# Bayesian probability

Bayesian probability interprets the concept of probability as 'a measure of a state of knowledge' [1], and not as a frequency as in orthodox statistics. Broadly speaking, there are two views on Bayesian probability that interpret the 'state of knowledge' concept in different ways. For the objectivist school, the rules of Bayesian statistics can be justified by desiderata of rationality and consistency and interpreted as an extension of Aristotelian logic[2][1]. For the subjectivist school, the state of knowledge corresponds to a 'personal belief' [3]. Many modern machine learning methods are based on objectivist Bayesian principles [4]. One of the crucial features of the Bayesian view is that a probability can be assigned to a hypothesis, which is not possible under the frequentist view, where a hypothesis can only be rejected or not rejected.

## The Bayesian probability calculus

According to the Bayesian probability calculus, the probability of a hypothesis given the data (the posterior) is proportional to the product of the likelihood times the prior probability (often just called the prior). The likelihood brings in the effect of the data, while the prior specifies the belief in the hypothesis before the data was observed.

More formally, the Bayesian probability calculus makes use of Bayes' formula - a theorem that is valid in all common interpretations of probability - in the following way:

$P(H|D) = \frac{P(D|H)\;P(H)}{P(D)}$

where

• H is a hypothesis, and D is the data.
• P(H) is the prior probability of H: the probability that H is correct before the data D was seen.
• P(D | H) is the conditional probability of seeing the data D given that the hypothesis H is true. P(D | H) is called the likelihood.
• P(D) is the marginal probability of D.
• P(H | D) is the posterior probability: the probability that the hypothesis is true, given the data and the previous state of belief about the hypothesis.

P(D) is the a priori probability of witnessing the data D under all possible hypotheses. Given any exhaustive set of mutually exclusive hypotheses Hi, we have:

$P(D) = \sum_i P(D, H_i) = \sum_i P(D|H_i)P(H_i)\,$.

We can consider i here to index alternative worlds, of which there is exactly one which we inhabit, and Hi is the hypothesis that we are in the world i. P(D,Hi) is then the probability that we are in the world i and witness the data.
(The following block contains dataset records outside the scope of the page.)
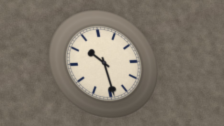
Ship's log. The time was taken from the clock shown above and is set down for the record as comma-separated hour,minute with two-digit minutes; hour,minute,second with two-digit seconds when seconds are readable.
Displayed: 10,29
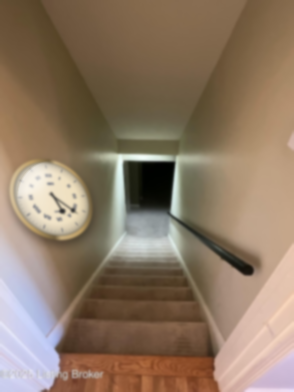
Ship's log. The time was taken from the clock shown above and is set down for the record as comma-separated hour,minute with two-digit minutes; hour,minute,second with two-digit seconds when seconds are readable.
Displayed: 5,22
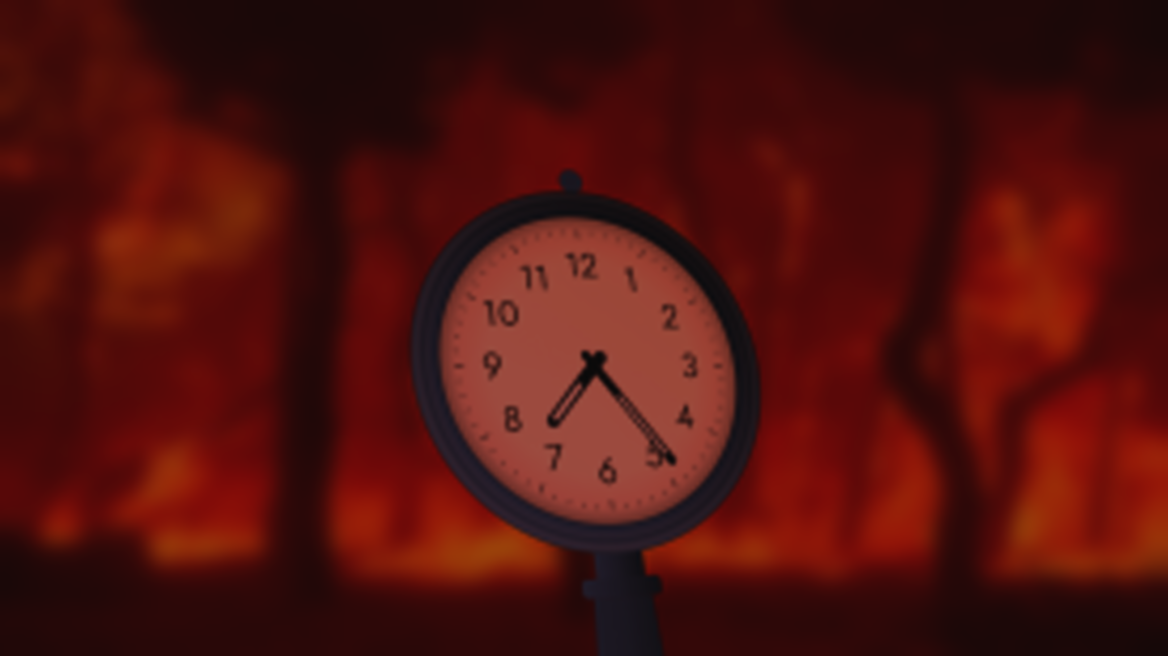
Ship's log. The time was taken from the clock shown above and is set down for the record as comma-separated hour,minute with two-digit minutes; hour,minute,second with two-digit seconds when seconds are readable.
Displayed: 7,24
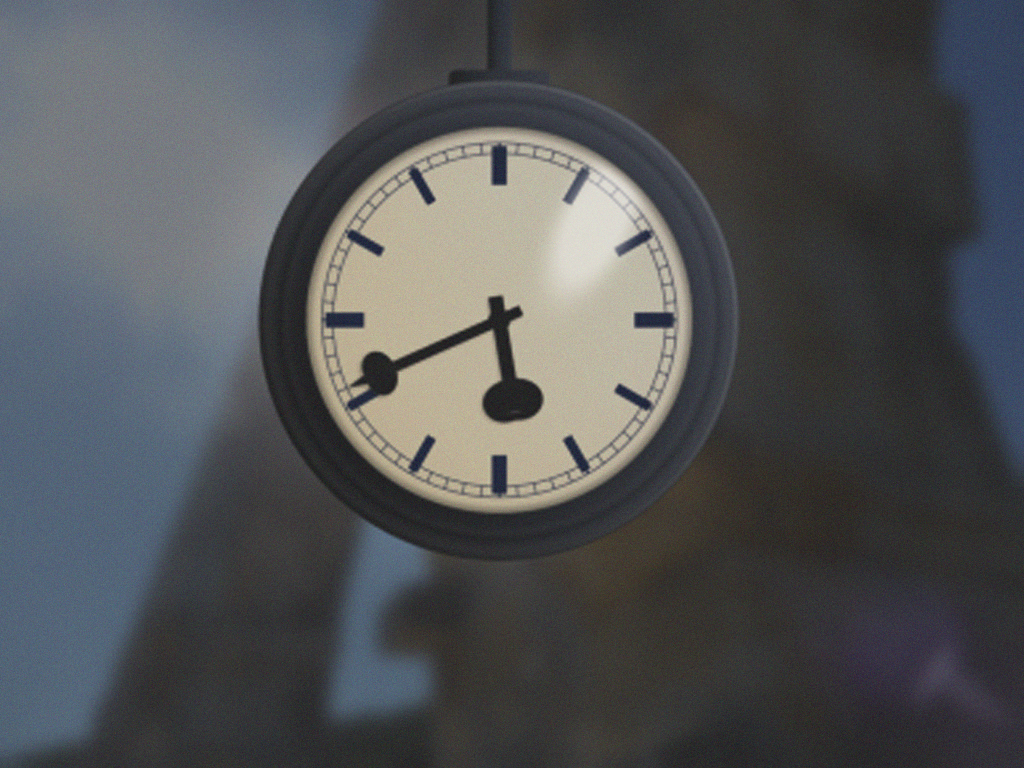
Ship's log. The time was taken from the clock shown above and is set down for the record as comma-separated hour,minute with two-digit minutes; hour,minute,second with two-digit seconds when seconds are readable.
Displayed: 5,41
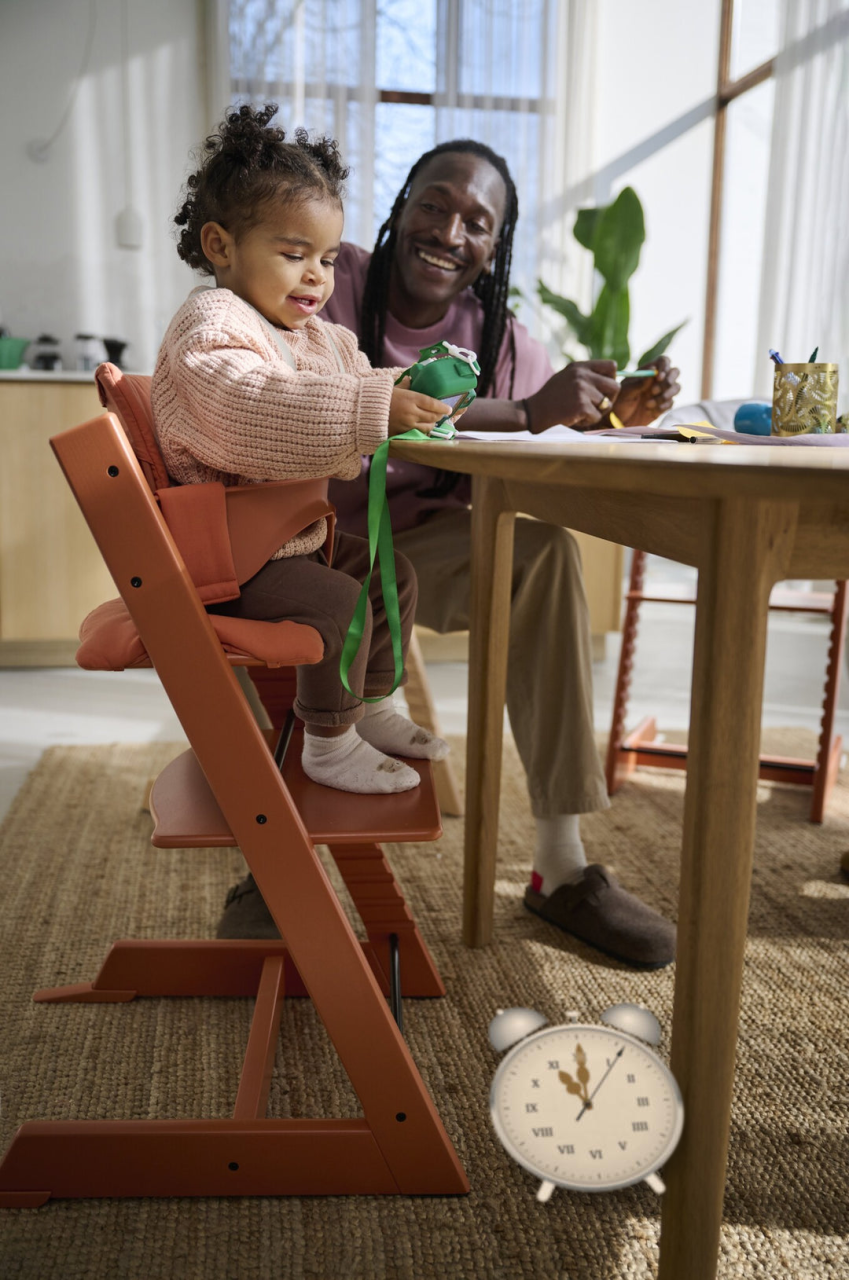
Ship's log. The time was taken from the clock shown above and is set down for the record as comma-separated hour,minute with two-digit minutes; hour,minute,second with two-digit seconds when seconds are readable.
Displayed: 11,00,06
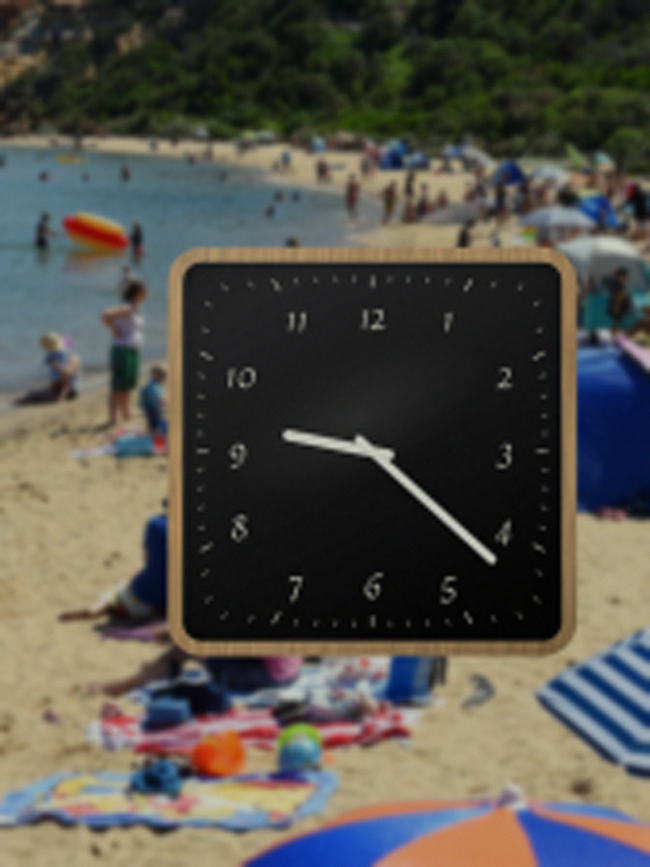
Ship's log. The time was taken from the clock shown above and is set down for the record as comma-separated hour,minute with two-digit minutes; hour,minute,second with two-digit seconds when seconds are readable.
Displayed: 9,22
Since the set of alternative worlds was assumed to be mutually exclusive and exhaustive, the above formula is a case of the law of alternatives.

P(D) is a normalizing constant that only depends on the data, and which in most cases does not need to be computed explicitly. As a result, Bayes' formula is often simplified to:

$P(H|D) \propto P(D|H)\;P(H)$

where $\propto$ denotes proportionality.

In general, Bayesian methods are characterized by the following concepts and procedures:

The objective and subjective variants of Bayesian probability differ mainly in their interpretation and construction of the prior probability.

## History

Pierre-Simon, marquis de Laplace, one of the main early developers of Bayesian statistics.

The term Bayesian refers to Thomas Bayes (1702–1761), who proved a special case of what is now called Bayes' theorem. However, it was Pierre-Simon Laplace (1749–1827) who introduced a general version of the theorem and used it to approach problems in celestial mechanics, medical statistics, reliability, and jurisprudence [5].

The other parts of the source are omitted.